The reply should contain every line of the data, repeated exactly, and no pictures.

▶ _Task inputs_:
Content starts

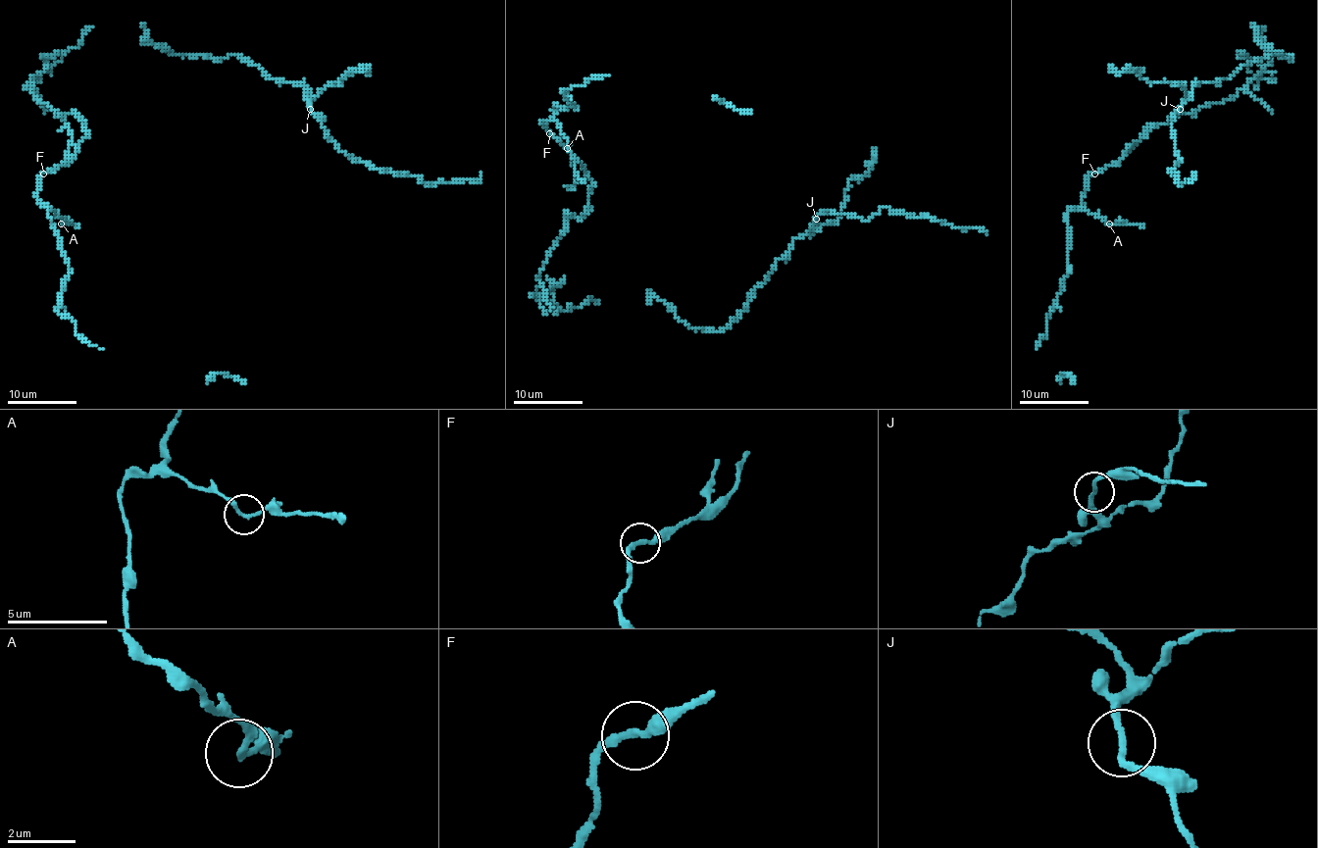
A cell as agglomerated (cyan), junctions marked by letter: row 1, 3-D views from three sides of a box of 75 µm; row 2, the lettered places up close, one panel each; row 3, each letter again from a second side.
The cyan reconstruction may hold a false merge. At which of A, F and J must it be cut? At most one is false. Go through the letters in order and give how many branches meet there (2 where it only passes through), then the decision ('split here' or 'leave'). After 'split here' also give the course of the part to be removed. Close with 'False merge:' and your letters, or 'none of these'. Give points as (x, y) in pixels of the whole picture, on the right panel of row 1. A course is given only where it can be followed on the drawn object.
A: 2 | leave
F: 2 | leave
J: 2 | leave
False merge: none of these

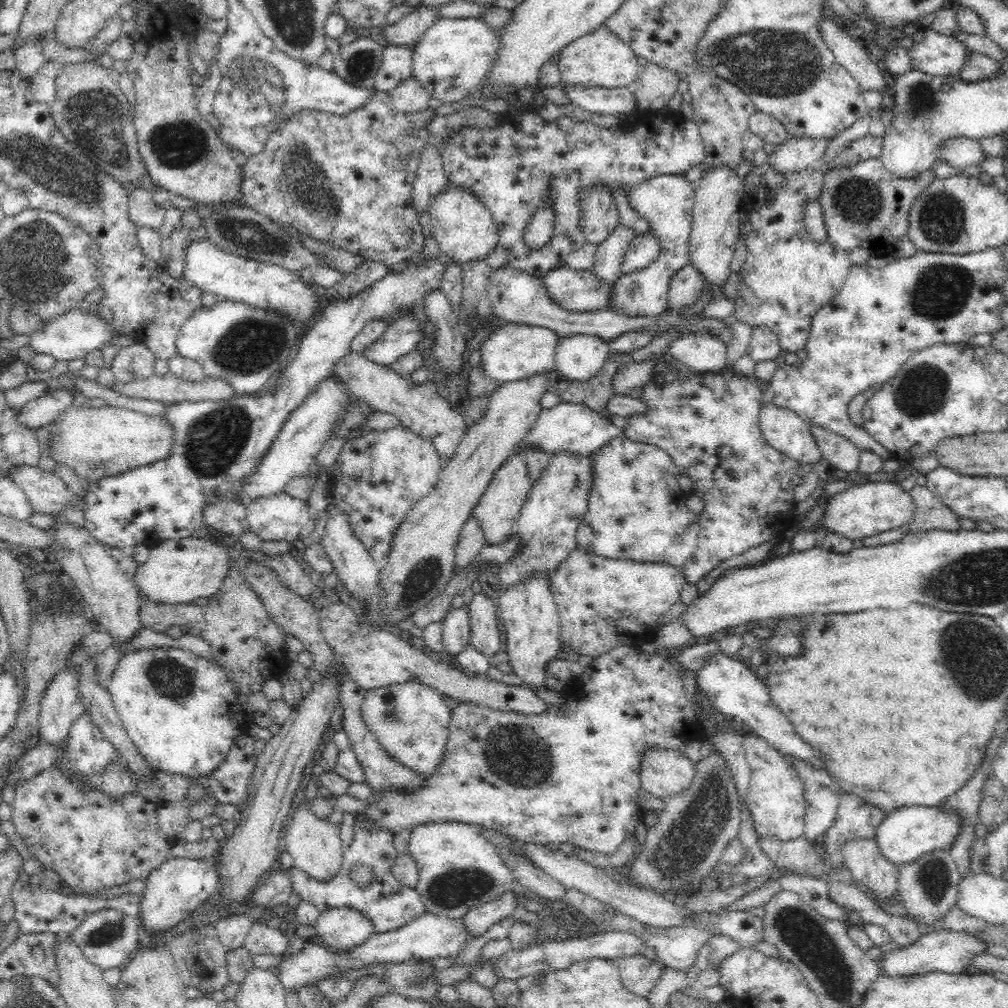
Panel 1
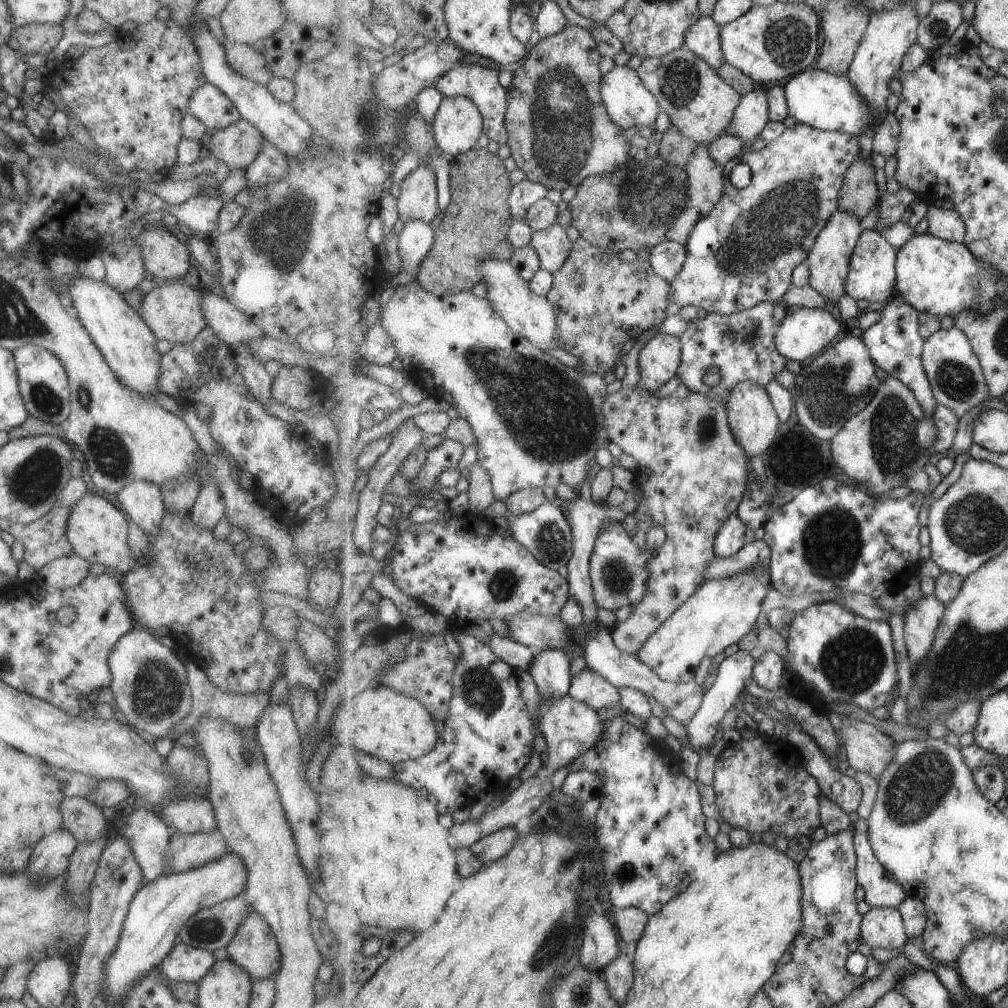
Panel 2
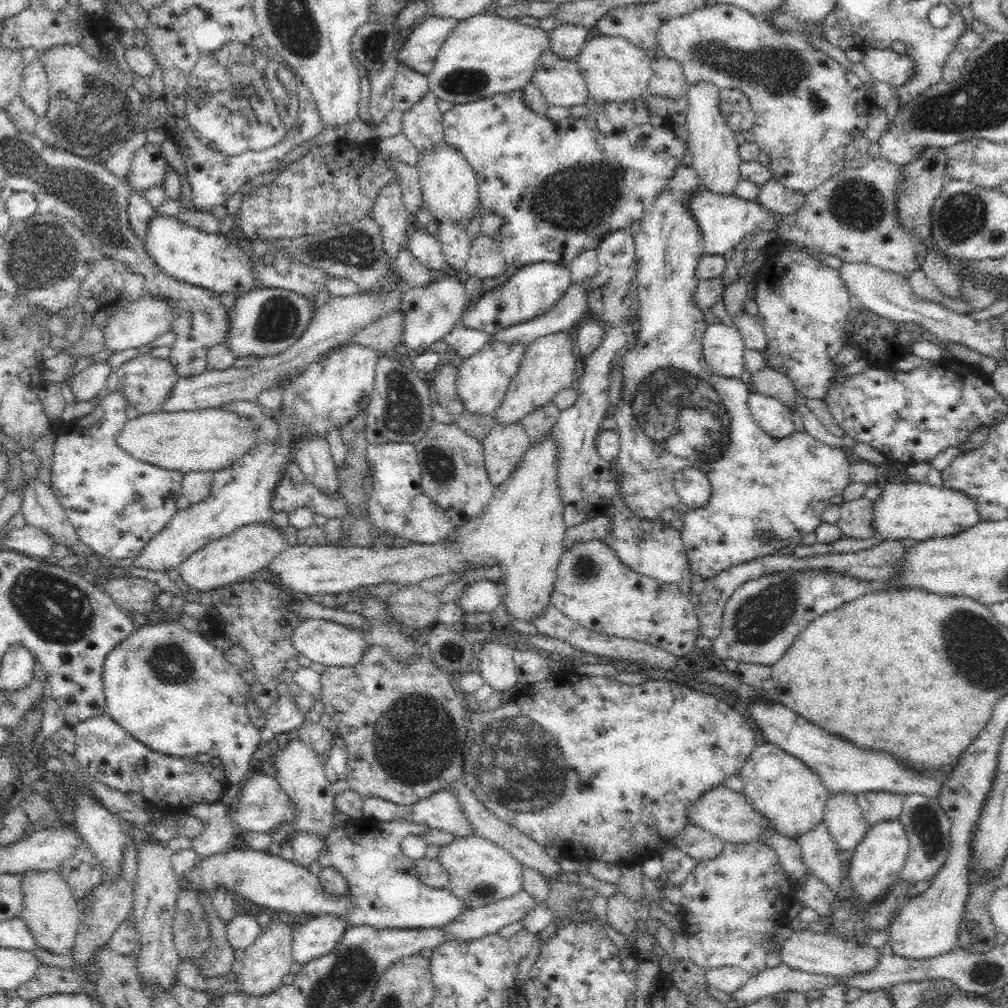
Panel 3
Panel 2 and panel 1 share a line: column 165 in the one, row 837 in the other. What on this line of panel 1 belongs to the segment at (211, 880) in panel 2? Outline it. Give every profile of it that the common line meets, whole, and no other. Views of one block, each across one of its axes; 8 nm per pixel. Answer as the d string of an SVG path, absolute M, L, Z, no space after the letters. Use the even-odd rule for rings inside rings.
M910 805L886 814L876 828L874 837L883 857L890 864L901 867L934 849L947 852L959 830L956 812L944 812L939 807Z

Content ends

▶ _Your solution_:
A cell as agglomerated (cyan), junctions marked by letter: row 1, 3-D views from three sides of a box of 75 µm; row 2, the lettered places up close, one panel each; row 3, each letter again from a second side.
The cyan reconstruction may hold a false merge. At which of A, F and J must it be cut? At most one is false. Go through the letters in order and give how many branches meet there (2 where it only passes through), then the decision ('split here' or 'leave'). After 'split here' also give the course of the part to be removed. Close with 'False merge:' and your letters, or 'none of these'. Give points as (x, y) in pixels of the whole picture, on the right panel of row 1. A course is given only where it can be followed on the drawn object.
A: 2 | leave
F: 2 | leave
J: 2 | leave
False merge: none of these

Panel 1
Panel 2
Panel 3
Panel 2 and panel 1 share a line: column 165 in the one, row 837 in the other. What on this line of panel 1 belongs to the segment at (211, 880) in panel 2? Outline it. Give every profile of it that the common line meets, whole, and no other. Views of one block, each across one of its axes; 8 nm per pixel. Answer as the d string of an SVG path, absolute M, L, Z, no space after the letters. Use the even-odd rule for rings inside rings.
M910 805L886 814L876 828L874 837L883 857L890 864L901 867L934 849L947 852L959 830L956 812L944 812L939 807Z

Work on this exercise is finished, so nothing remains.